The President charged the panel with finding ways to reduce deficits over the next few years as well as “meaningfully improve the long-term fiscal outlook.” Final recommendations can only be made with the approval of 14 of the 18 commission members.

Obama had previously named four other members: Alice Rivlin, budget director in the Clinton administration; Andrew Stern, president of the Service Employees International Union; David Cote, chairman of Honeywell International, and Ann Fudge, former president of Young and Rubicam Brands.

Last month Senate Majority Leader Harry Reid named three Democratic senators to the commission: Kent Conrad (N.D.), Max Baucus (Mont.) and Richard Durbin (Illinois). The final three spots are expected to be filled by House Speaker Nancy Pelosi soon.

Moody’s Warns U.S. on Its Triple-A Credit Rating

Moody’s Investment Service says the AAA credit rating of the United States could eventually be threatened if policymakers and other government officials are unable, or unwilling, to bring down federal deficits.

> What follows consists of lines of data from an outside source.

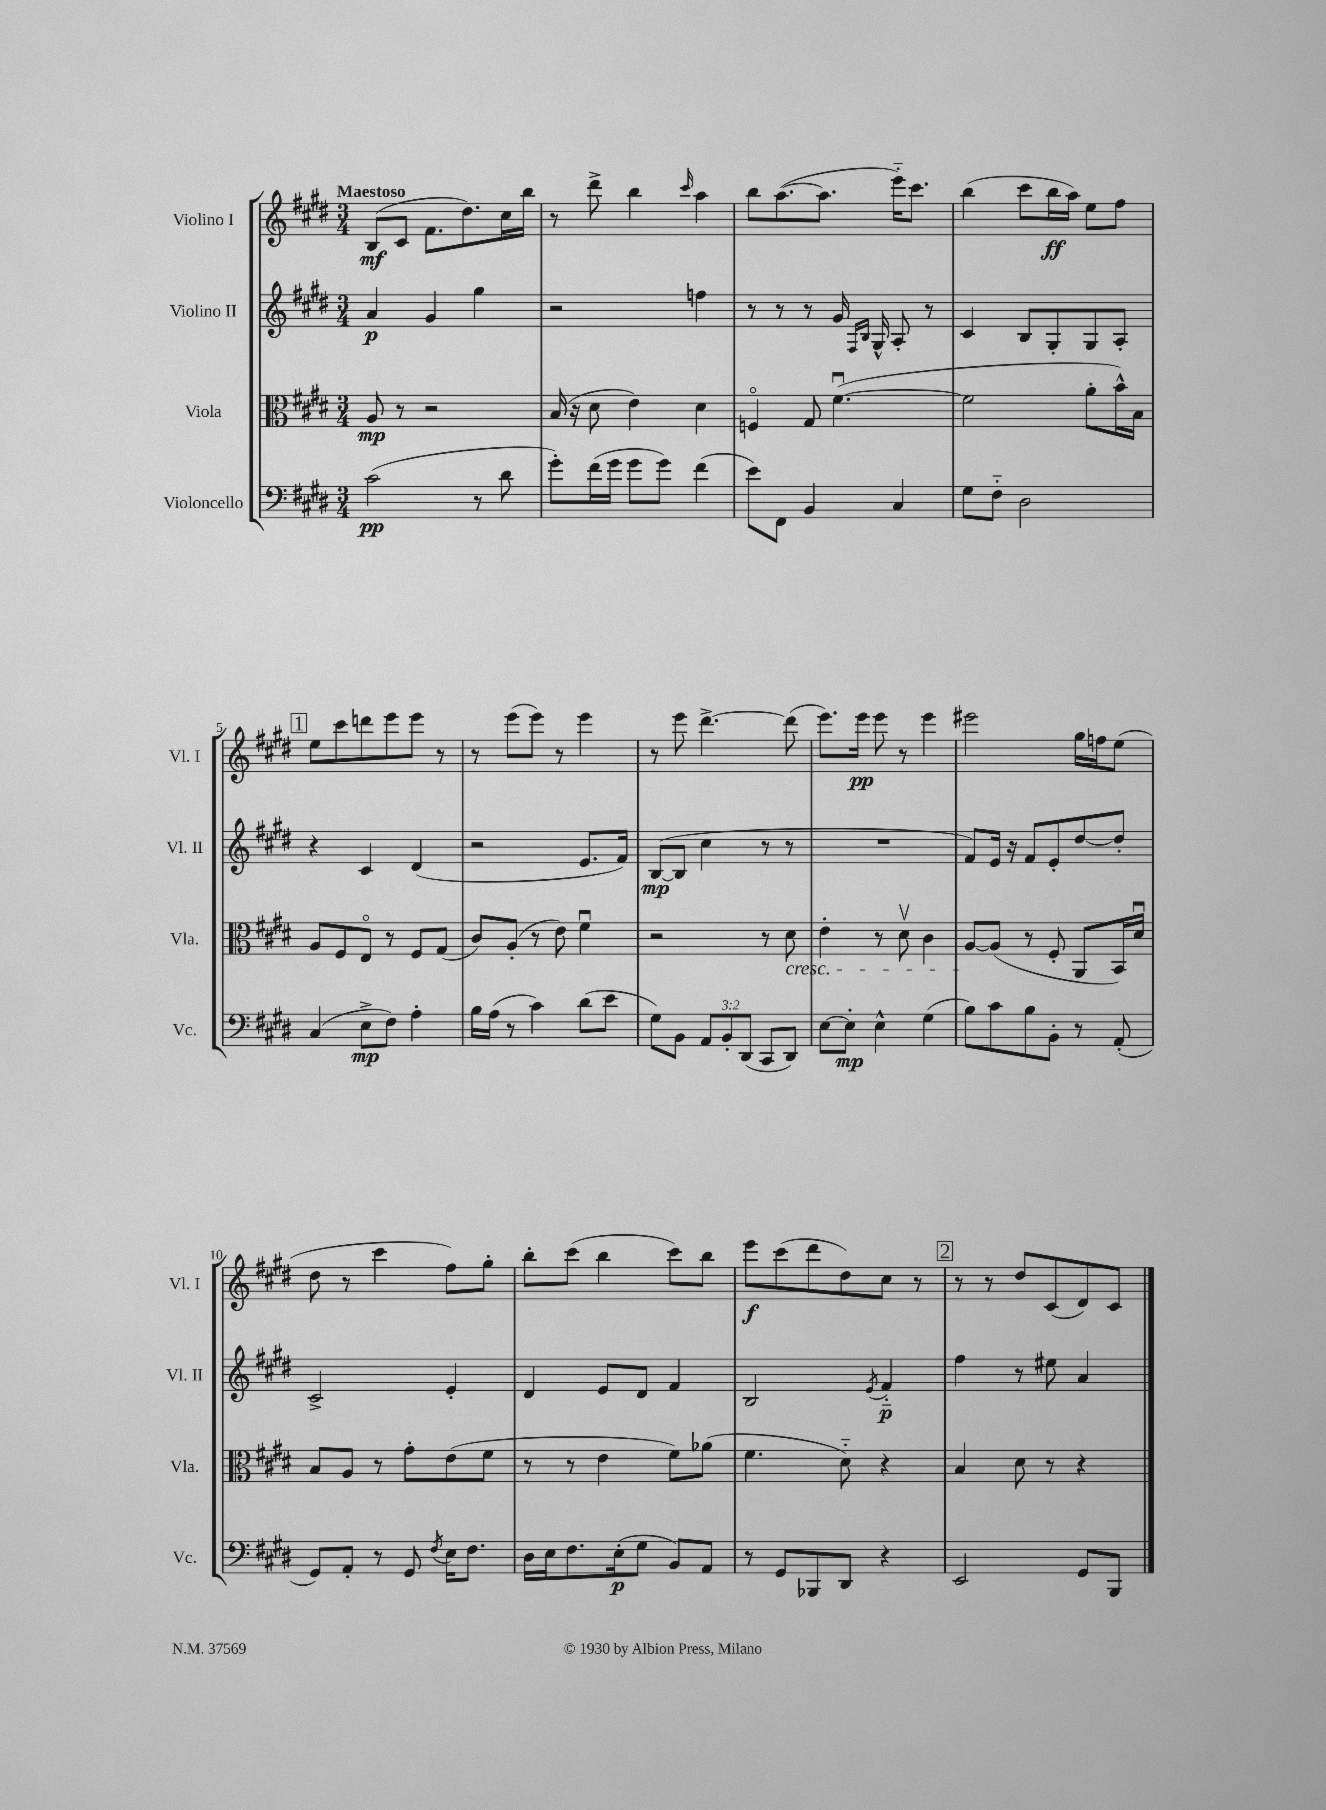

**kern	**dynam	**kern	**dynam	**kern	**dynam	**kern	**dynam
*part4	*part4	*part3	*part3	*part2	*part2	*part1	*part1
*staff4	*staff4	*staff3	*staff3	*staff2	*staff2	*staff1	*staff1
*I"Violoncello	*	*I"Viola	*	*I"Violino II	*	*I"Violino I	*
*I'Vc.	*	*I'Vla.	*	*I'Vl. II	*	*I'Vl. I	*
*clefF4	*	*clefC3	*	*clefG2	*	*clefG2	*
*k[f#c#g#d#]	*	*k[f#c#g#d#]	*	*k[f#c#g#d#]	*	*k[f#c#g#d#]	*
*M3/4	*	*M3/4	*	*M3/4	*	*M3/4	*
=1	=1	=1	=1	=1	=1	=1	=1
!	!	!	!	!	!	!LO:TX:a:B:t=Maestoso	!
(2c#\	pp	8A/	mp	4a/	p	(8B/L	mf
.	.	8r	.	.	.	8c#/J	.
.	.	2r	.	4g#/	.	8.f#\L	.
.	.	.	.	.	.	8.dd#\)	.
8r	.	.	.	4gg#\	.	.	.
8d#\	.	.	.	.	.	16cc#\L	.
.	.	.	.	.	.	16bb\JJ	.
=2	=2	=2	=2	=2	=2	=2	=2
8g#'\L)	.	(16B/	.	2r	.	8r	.
.	.	16r	.	.	.	.	.
(16f#\L	.	8d#\	.	.	.	8ddd#^\	.
16g#\JJ	.	.	.	.	.	.	.
8g#\L	.	4e\)	.	.	.	4bb\	.
8g#\J)	.	.	.	.	.	.	.
.	.	.	.	.	.	16qqccc#/	.
(4f#\	.	4d#\	.	4ffn\	.	4aa\	.
=3	=3	=3	=3	=3	=3	=3	=3
8e\L)	.	4Fn/	.	8r	.	8bb\L	.
8FF#\J	.	.	.	8r	.	([8.aa\	.
4BB/	.	8G#/	.	8r	.	.	.
.	.	.	.	.	.	8.aa\J]	.
.	.	([4.f#u\	.	16g#/	.	.	.
.	.	.	.	16qqF#/LL	.	.	.
.	.	.	.	16qqB/JJ	.	.	.
.	.	.	.	16G#^^/	.	.	.
4C#/	.	.	.	8A'/	.	16eee\KL)	.
.	.	.	.	.	.	8.ccc#\J	.
.	.	.	.	8r	.	.	.
=4	=4	=4	=4	=4	=4	=4	=4
8G#\L	.	2f#\]	.	4c#/	.	(4bb\	.
8F#\J	.	.	.	.	.	.	.
2D#\	.	.	.	8B/L	.	8ccc#\L	.
.	.	.	.	8G#'/	.	16bb\L	ff
.	.	.	.	.	.	16aa\JJ)	.
.	.	8a'\L	.	8G#/	.	8ee\L	.
.	.	16b^^\L)	.	8A'/J	.	8ff#\J	.
.	.	16B\JJ	.	.	.	.	.
!!LO:LB:g=z
!!LO:REH:place=s1:t=1
=5	=5	=5	=5	=5	=5	=5	=5
(4C#/	.	8A/L	.	4r	.	8ee\L	.
.	.	8F#/	.	.	.	8ccc#\	.
8E^\L	mp	8E/J	.	4c#/	.	8dddn\	.
8F#\J)	.	8r	.	.	.	8eee\	.
4A'\	.	8F#/L	.	(4d#/	.	8eee\J	.
.	.	(8G#/J	.	.	.	8r	.
=6	=6	=6	=6	=6	=6	=6	=6
16B\LL	.	8c#/L)	.	2r	.	8r	.
(16A\JJ	.	.	.	.	.	.	.
8r	.	(8A'/J	.	.	.	(8eee\L	.
4c#\)	.	8r	.	.	.	8eee\J)	.
.	.	8e\)	.	.	.	8r	.
(8d#\L	.	4f#u\	.	8.e/L	.	4eee\	.
8e\J	.	.	.	.	.	.	.
.	.	.	.	16f#/Jk)	.	.	.
=7	=7	=7	=7	=7	=7	=7	=7
8G#\L)	.	2r	.	([8B/L	mp	8r	.
8BB\J	.	.	.	8B/J]	.	8eee\	.
12AA/L	.	.	.	4cc#\	.	[4.ddd#^\	.
12BB'/	.	.	.	.	.	.	.
(12DD#/J	.	.	.	.	.	.	.
8CC#/L	.	8r	.	8r	.	.	.
!	!	!LO:TX:b:i:t=cresc.	!	!	!	!	!
8DD#/J)	.	8d#\	.	8r	.	(8ddd#\]	.
=8	=8	=8	=8	=8	=8	=8	=8
[8E\L	.	4e'\	.	2.r	.	8.eee\L)	.
8E'\J]	mp	.	.	.	.	.	.
.	.	.	.	.	.	16eee\Jk	pp
4E^^\	.	8r	.	.	.	8eee\	.
.	.	8d#v\	.	.	.	8r	.
(4G#\	.	4c#\	.	.	.	4eee\	.
=9	=9	=9	=9	=9	=9	=9	=9
8B\L)	.	[8A/L	.	8f#/L)	.	2eee#X\	.
8c#\	.	(8A/J]	.	16e/Jk	.	.	.
.	.	.	.	16r	.	.	.
8B\	.	8r	.	8f#/L	.	.	.
8BB'\J	.	8F#'/	.	8e'/	.	.	.
8r	.	8AA/L	.	[8dd#/	.	16gg#\LL	.
.	.	.	.	.	.	16ffn\J	.
(8AA'/	.	16BB/L)	.	8dd#'/J]	.	(8ee\J	.
.	.	16d#u/JJ	.	.	.	.	.
!!LO:LB:g=z
=10	=10	=10	=10	=10	=10	=10	=10
8GG#/L)	.	8B/L	.	2c#^/	.	8dd#\	.
8AA'/J	.	8A/J	.	.	.	8r	.
8r	.	8r	.	.	.	4ccc#\	.
8GG#/	.	8g#'\L	.	.	.	.	.
8qF#/	.	.	.	.	.	.	.
16E\KL	.	(8e\	.	4e'/	.	8ff#\L)	.
8.F#\J	.	.	.	.	.	.	.
.	.	8f#\J	.	.	.	8gg#'\J	.
=11	=11	=11	=11	=11	=11	=11	=11
16D#\LL	.	8r	.	4d#/	.	8bb'\L	.
16E\J	.	.	.	.	.	.	.
8.F#\	.	8r	.	.	.	(8ccc#\J	.
.	.	4e\	.	8e/L	.	4bb\	.
(16E'\k	p	.	.	.	.	.	.
8G#\J	.	.	.	8d#/J	.	.	.
8BB/L)	.	8f#\L)	.	4f#/	.	8ccc#\L)	.
8AA/J	.	(8a-X\J	.	.	.	8bb\J	.
=12	=12	=12	=12	=12	=12	=12	=12
8r	.	4.f#\	.	2B/	.	8eee\L	f
8GG#/L	.	.	.	.	.	(8ccc#\	.
8BBB-X/	.	.	.	.	.	8ddd#\	.
8DD#/J	.	8d#\)	.	.	.	8dd#\)	.
.	.	.	.	8qe/	.	.	.
4r	.	4r	.	4f#/	p	8cc#\J	.
.	.	.	.	.	.	8r	.
!!LO:REH:place=s1:t=2
=13	=13	=13	=13	=13	=13	=13	=13
2EE/	.	4B/	.	4ff#\	.	8r	.
.	.	.	.	.	.	8r	.
.	.	8d#\	.	8r	.	8dd#/L	.
.	.	8r	.	8ee#X\	.	(8c#/	.
8GG#/L	.	4r	.	4a/	.	8d#/)	.
8BBB/J	.	.	.	.	.	8c#/J	.
==	==	==	==	==	==	==	==
*-	*-	*-	*-	*-	*-	*-	*-
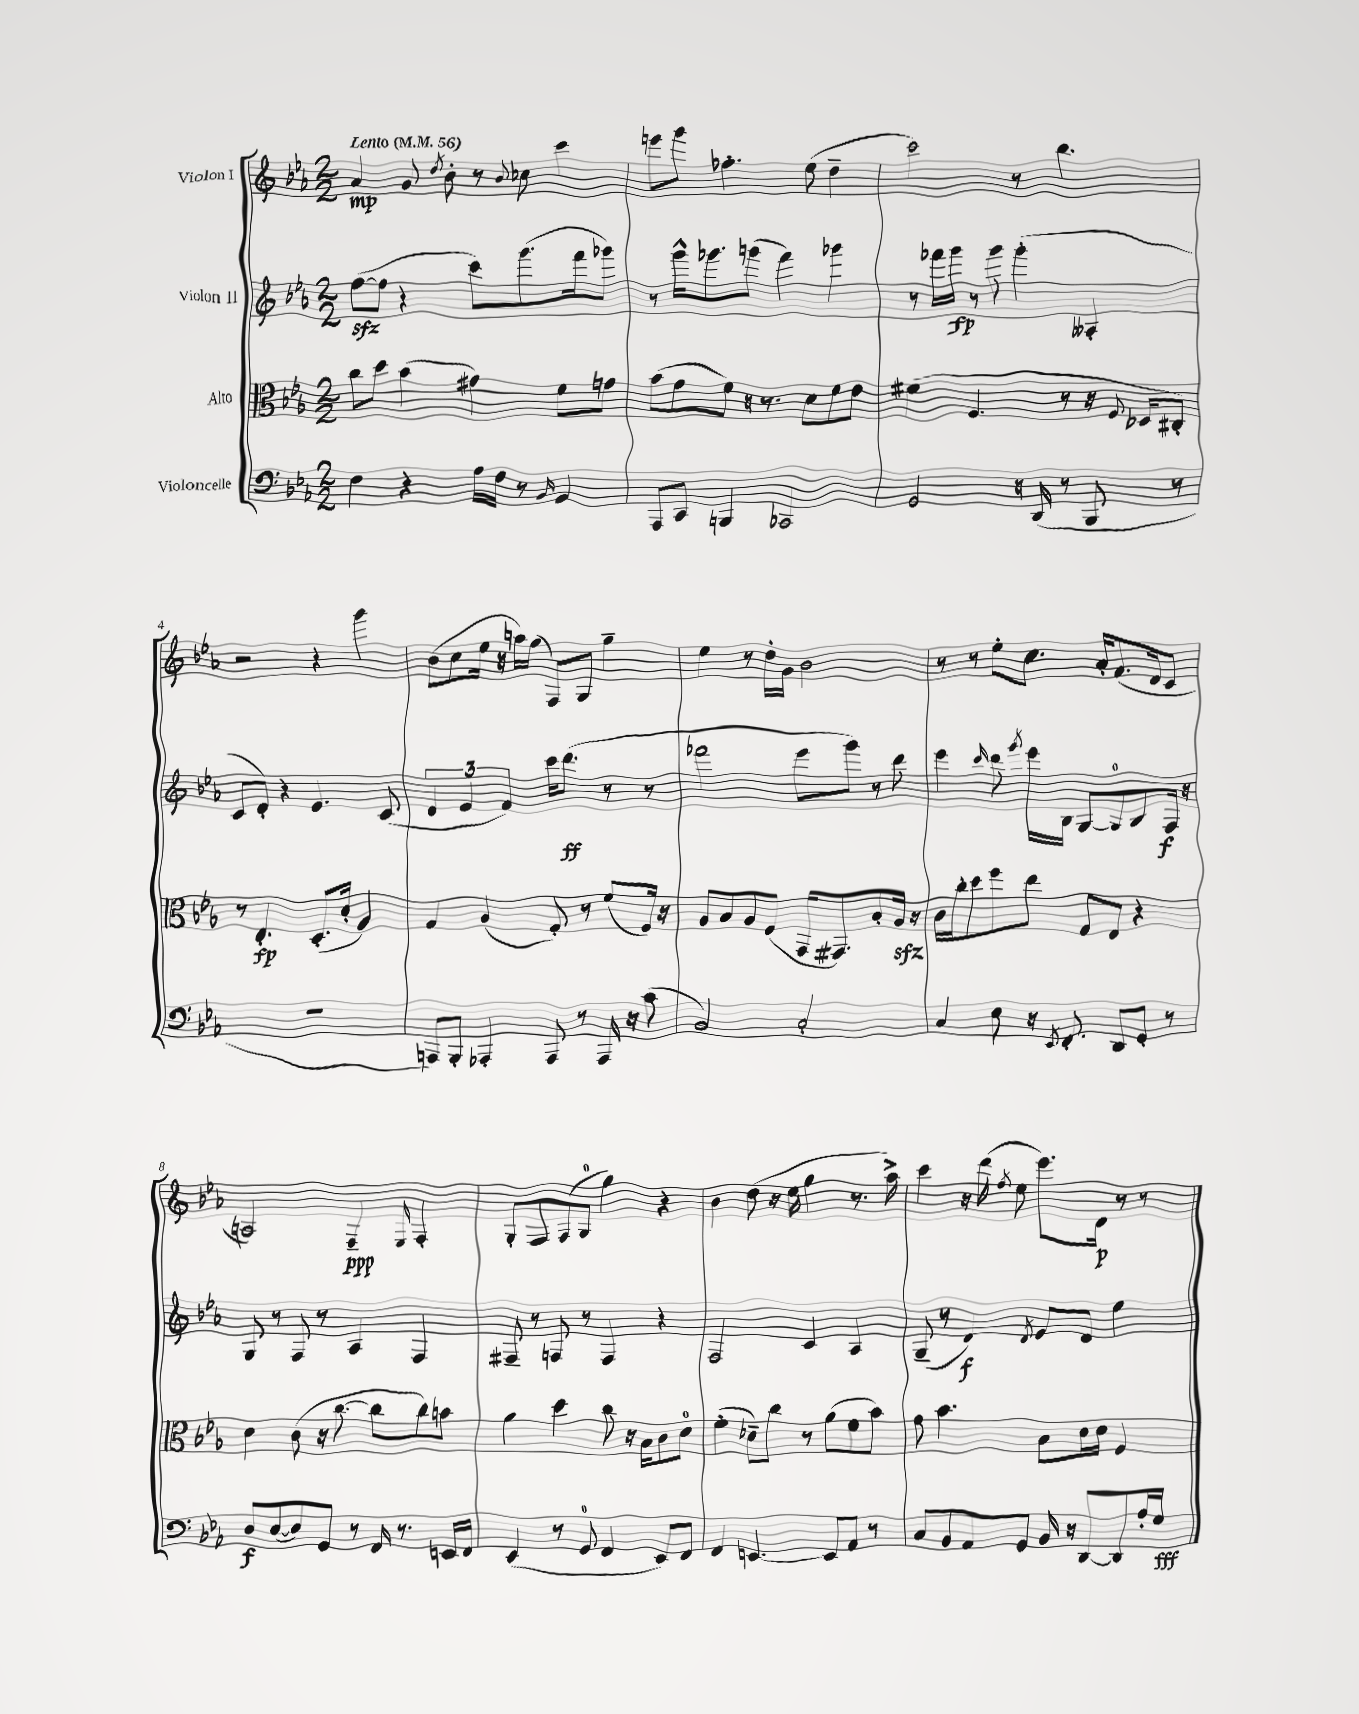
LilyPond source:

<<
\new StaffGroup <<
\new Staff = "s0" \with { instrumentName = "Violon I" } {
    \clef treble \key ees \major \numericTimeSignature \time 2/2 \tempo "Lento" 4 = 56
    \autoBeamOff aes'4\mp g'8 \acciaccatura { d''8 } bes'8-. r8 \appoggiatura { bes'8 } ces''8 c'''4 |
    e'''8[ g'''8] fes''4.-. ees''8( d''4-- |
    c'''2) r8 bes''4. |
    r2 r4 g'''4 |
    bes'8[( c''8 ees''16] r16 a''16[) g''16]( f8[) g8] g''4-- |
    ees''4 r8 d''16[-. g'16] bes'2 |
    r8 r8 ees''8[-. c''8.] aes'16[-. f'8.( d'16 c'8] |
    a2) f4--\ppp \grace { ees16 } f4-. |
    g8[-. f8 f8( g8]-0 g''4) r4 |
    bes'4 d''8( r16 ees''16 g''4 r8. aes''16->) |
    c'''4 r16 d'''16( \acciaccatura { f''8 } ees''8 ees'''8.[) d'16]\p r8 r8 \bar "|." |
}
\new Staff = "s1" \with { instrumentName = "Violon II" } {
    \clef treble \key ees \major \numericTimeSignature \time 2/2
    \autoBeamOff f''8[~\sfz( f''8] r4 c'''8[) g'''8.( f'''16 ges'''8]) |
    r8 g'''16[-^ ges'''8. g'''8]( f'''4) ges'''4 |
    r8 fes'''16[ g'''16]\fp r8 g'''8 g'''4-.( aeses4-. |
    c'8[ d'8]-.) r4 ees'4. c'8( |
    \tuplet 3/2 { d'4 ees'4 f'4) } c'''16[ d'''8.]\ff( r8 r8 |
    fes'''2 ees'''8[ g'''8]) r8 d'''8 |
    ees'''4 \grace { c'''16 } d'''8 \acciaccatura { g'''8 } ees'''16[ bes16] g8[~ g8-0 bes8 f16]\f r16 |
    g8 r8 f8 r8 aes4 f4 |
    fis8-- r8 f8 r8 f4 r4 |
    f2 c'4 aes4 |
    g8--( r8 d'4\f) \acciaccatura { d'8 } ees'8[ d'8] ees''4 \bar "|." |
}
\new Staff = "s2" \with { instrumentName = "Alto" } {
    \clef alto \key ees \major \numericTimeSignature \time 2/2
    \autoBeamOff c''8[ d''8] bes'4( gis'4) f'8[ g'8] |
    bes'8[( g'8 f'8]) r16 r8. d'8[ f'8 ees'8] |
    fis'4( f4. r8 r16 \appoggiatura { f8 } des16[ cis8]-.) |
    r8 ees4.-.\fp d8.[-.( d'16]-. aes4) |
    g4 aes4( g8-.) r8 f'8[( f16]) r16 |
    aes8[ bes8 aes8 f8]( g,16[ gis,8.) bes8-. aes16]\sfz r16 |
    c'16[ c''16-. d''8 f''8 ees''8] g8[ ees8] r4 |
    d'4 c'8( r16 c''8.~ c''8[ c''8) b'8] |
    aes'4 d''4 c''8 r16 bes16[ c'8 d'8]-0 |
    f'4-.( des'8[--) c''8] r8 aes'8[( f'8 bes'8]) |
    g'8 bes'4. bes8[ d'16 d'16] f4 \bar "|." |
}
\new Staff = "s3" \with { instrumentName = "Violoncelle" } {
    \clef bass \key ees \major \numericTimeSignature \time 2/2
    \autoBeamOff f4 r4 aes16[ f16] r8 \grace { bes,16 } g,4 |
    aes,,8[ c,8] b,,4 ces,2 |
    g,2 r16 d,16( r8 bes,,8 r8 |
    R1 |
    a,,8[) bes,,8]-. aes,,4-. aes,,8 r8 aes,,16 r16 c'8( |
    bes,2) c2-. |
    c4 ees8 r16 \acciaccatura { ees,8 } f,8.-. d,8[ g,8]-. r8 |
    d8[\f ees8~( ees8) g,8] r8 f,16 r8. e,16[ f,16] |
    ees,4( r8 g,8-0 f,4 ees,8[) f,8] |
    f,4 e,4.~ e,8[ aes,8] r8 |
    c8[ bes,8 aes,8 g,8] bes,16 r16 d,8[~ d,8 aes16-. g16]\fff \bar "|." |
}
>>
>>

According to a report released last week, the triple-A credit rating is premised on “debt reversibility,” or the ability of the government to restore fiscal soundness to its balance sheets after a crisis.

Along with other triple-A governments, the U.S. could see its rating downgraded unless it is able to rein in deficits by raising revenues or cutting expenditures, Moody’s said. On the other hand, pulling back stimulus spending too soon “could risk undermining the recovery, and thereby damage governments' power to tax.”

A credit downgrade would be a troubling and embarrassing event for the U.S.; Treasury securities have long been considered the safest in the world. A lower rating would also increase the government’s borrowing costs, leaving less money for other needs and making deficit reduction even more difficult.

The Moody’s report follows similar warnings this year from two other big ratings agencies – Standard & Poor’s, and Fitch Ratings – about the continuing growth of the federal debt.

The Congressional Budget Office estimates that under President Obama’s budget, the federal debt would grow from about 60 percent of the Gross Domestic Product (GDP) this year to 90 percent in 2020. Many economists believe that a figure above 60 percent entails significant risks for the U.S. economy.

President Signs Job-Creation Bill As Congress Considers Additional Legislation

Jobs Legislation

The President signed a $17.6 billion job-creation bill shortly after the Senate approved it last week. The measure exempts businesses from paying Social Security payroll taxes through the end of the year on newly hired workers who have been unemployed for at least 60 days. It also includes tax incentives for businesses that retain those workers for at least one year.

To give the President a bill he could quickly sign into law, this measure was chiseled out of a much larger jobs package that the House passed in December. On March 10 the Senate passed its own version of the more expansive House bill. The Senate bill, like the House bill, includes costly tax cuts Congress approves yearly (the so-called "tax extenders") as well as extensions of COBRA health insurance and unemployment benefits. These larger House and Senate bills are now in conference committee to reconcile their differences before the legislation can go to the President. Some of the offsets in the Senate version were used in health care reform legislation so lawmakers will need to find other offsets to pay for the jobs bill. 

While most of the job-creation measures before Congress include at least some revenue offsets, other legislation, such as a proposal by House Education and Labor Committee Chairman George Miller (D-Calif.), includes no offsets and would thus drive up the deficit. This bill has has been designated as “emergency” spending. This designation allows the bill to avoid pay-as-you-go requirements.